- **WHAT THE TASK ASKS**: Transcribe the listing exactly; drop the images.

- **ENTRIES PROVIDED**:
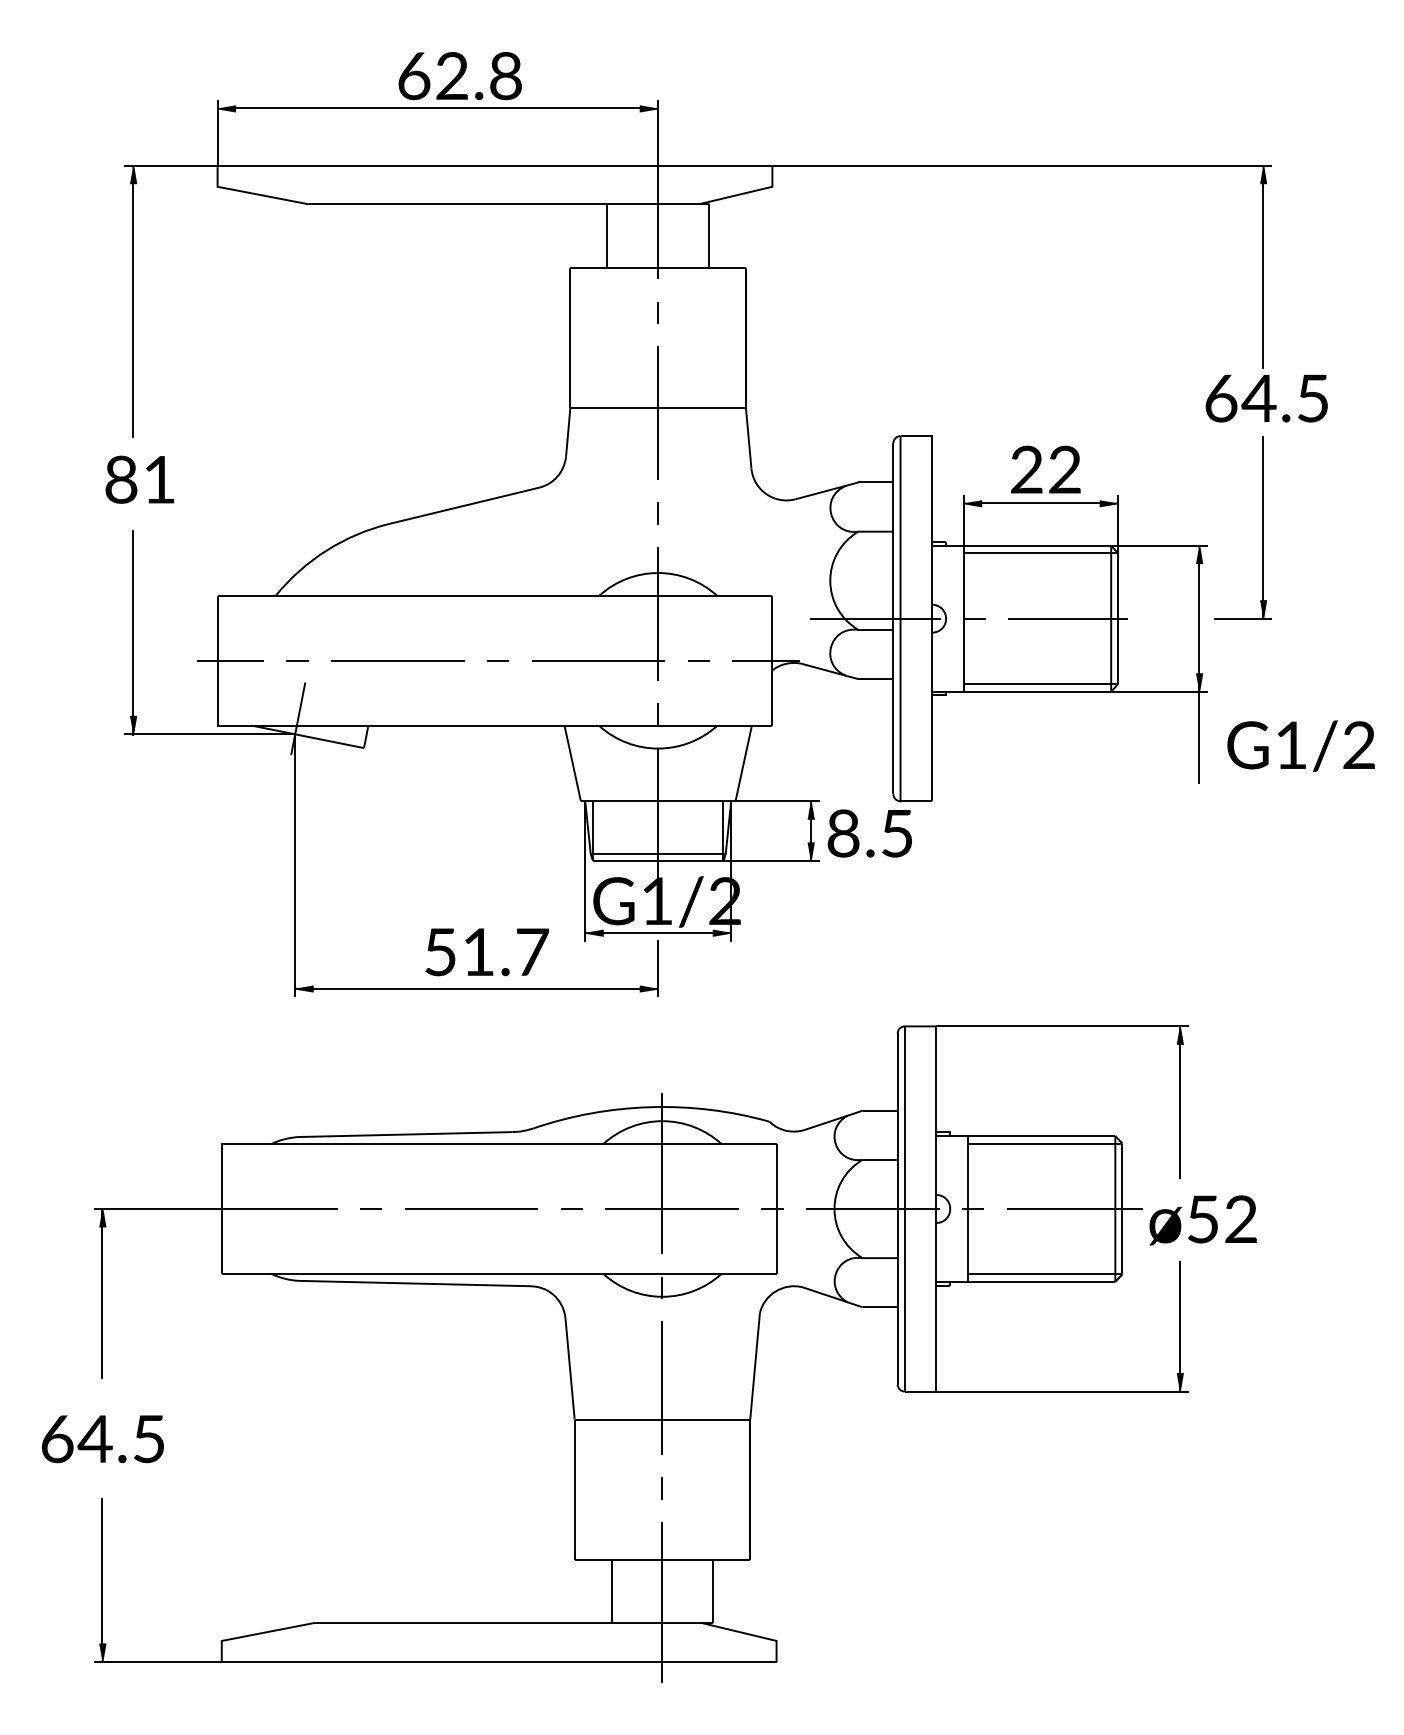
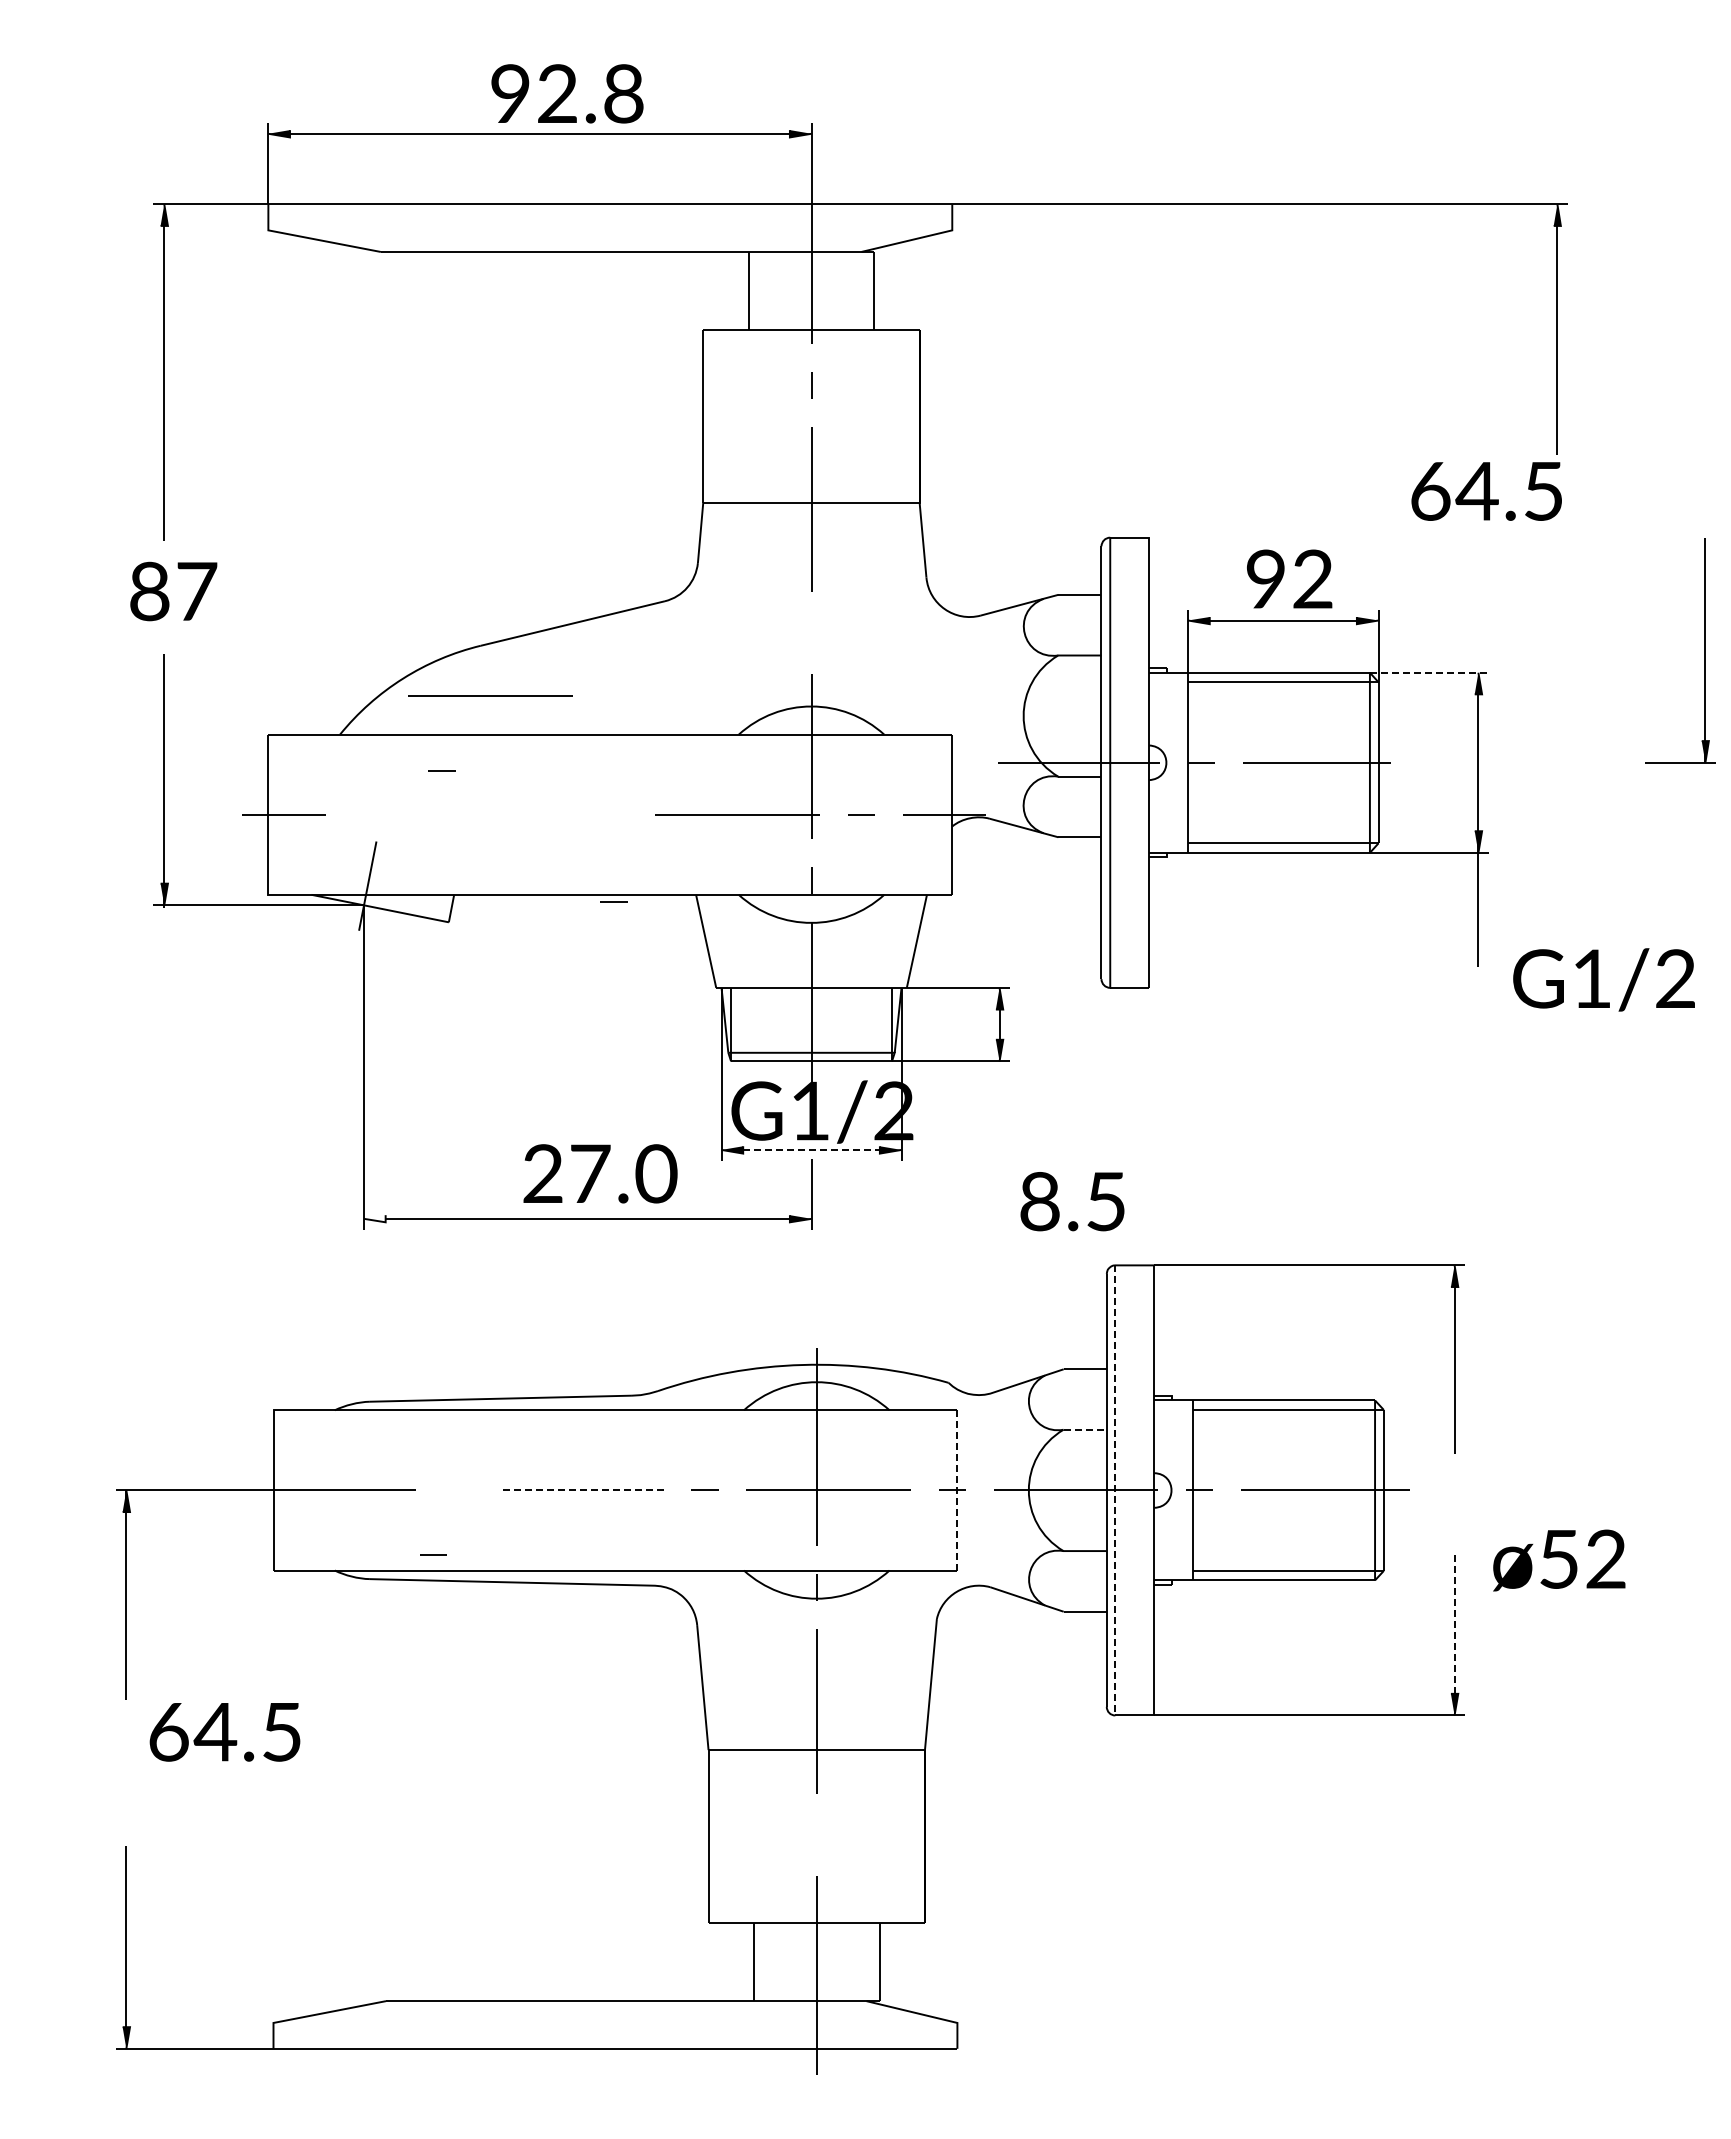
text: (414, 75) -> (510, 93), 62.8 -> 92.8
text: (1266, 398) -> (1486, 491), moved
text: (1026, 470) -> (1265, 579), 22 -> 92
text: (160, 479) -> (197, 591), 81 -> 87
line: (658, 513) -> (811, 632), removed
part: (1262, 527) -> (1704, 650), moved
line: (1159, 545) -> (1429, 672), solid -> dashed
line: (297, 660) -> (441, 770), moved
line: (397, 660) -> (490, 695), moved
line: (497, 660) -> (613, 901), moved
text: (1300, 745) -> (1603, 979), moved
text: (869, 833) -> (1072, 1201), moved
line: (659, 932) -> (812, 1149), solid -> dashed
text: (487, 951) -> (600, 1173), 51.7 -> 27.0
fill: (303, 988) -> (374, 1218), removed
line: (880, 1159) -> (1085, 1429), solid -> dashed
line: (371, 1208) -> (433, 1554), moved
line: (776, 1208) -> (957, 1489), solid -> dashed
line: (470, 1209) -> (580, 1490), solid -> dashed
line: (904, 1209) -> (1115, 1490), solid -> dashed
text: (1203, 1220) -> (1559, 1560), moved
line: (1179, 1317) -> (1454, 1624), solid -> dashed
text: (102, 1439) -> (224, 1732), moved
line: (662, 1488) -> (816, 1834), removed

- **REPLY TO THE EXERCISE**:
text: (414, 75) -> (510, 93), 62.8 -> 92.8
text: (1266, 398) -> (1486, 491), moved
text: (1026, 470) -> (1265, 579), 22 -> 92
text: (160, 479) -> (197, 591), 81 -> 87
line: (658, 513) -> (811, 632), removed
part: (1262, 527) -> (1704, 650), moved
line: (1159, 545) -> (1429, 672), solid -> dashed
line: (297, 660) -> (441, 770), moved
line: (397, 660) -> (490, 695), moved
line: (497, 660) -> (613, 901), moved
text: (1300, 745) -> (1603, 979), moved
text: (869, 833) -> (1072, 1201), moved
line: (659, 932) -> (812, 1149), solid -> dashed
text: (487, 951) -> (600, 1173), 51.7 -> 27.0
fill: (303, 988) -> (374, 1218), removed
line: (880, 1159) -> (1085, 1429), solid -> dashed
line: (371, 1208) -> (433, 1554), moved
line: (776, 1208) -> (957, 1489), solid -> dashed
line: (470, 1209) -> (580, 1490), solid -> dashed
line: (904, 1209) -> (1115, 1490), solid -> dashed
text: (1203, 1220) -> (1559, 1560), moved
line: (1179, 1317) -> (1454, 1624), solid -> dashed
text: (102, 1439) -> (224, 1732), moved
line: (662, 1488) -> (816, 1834), removed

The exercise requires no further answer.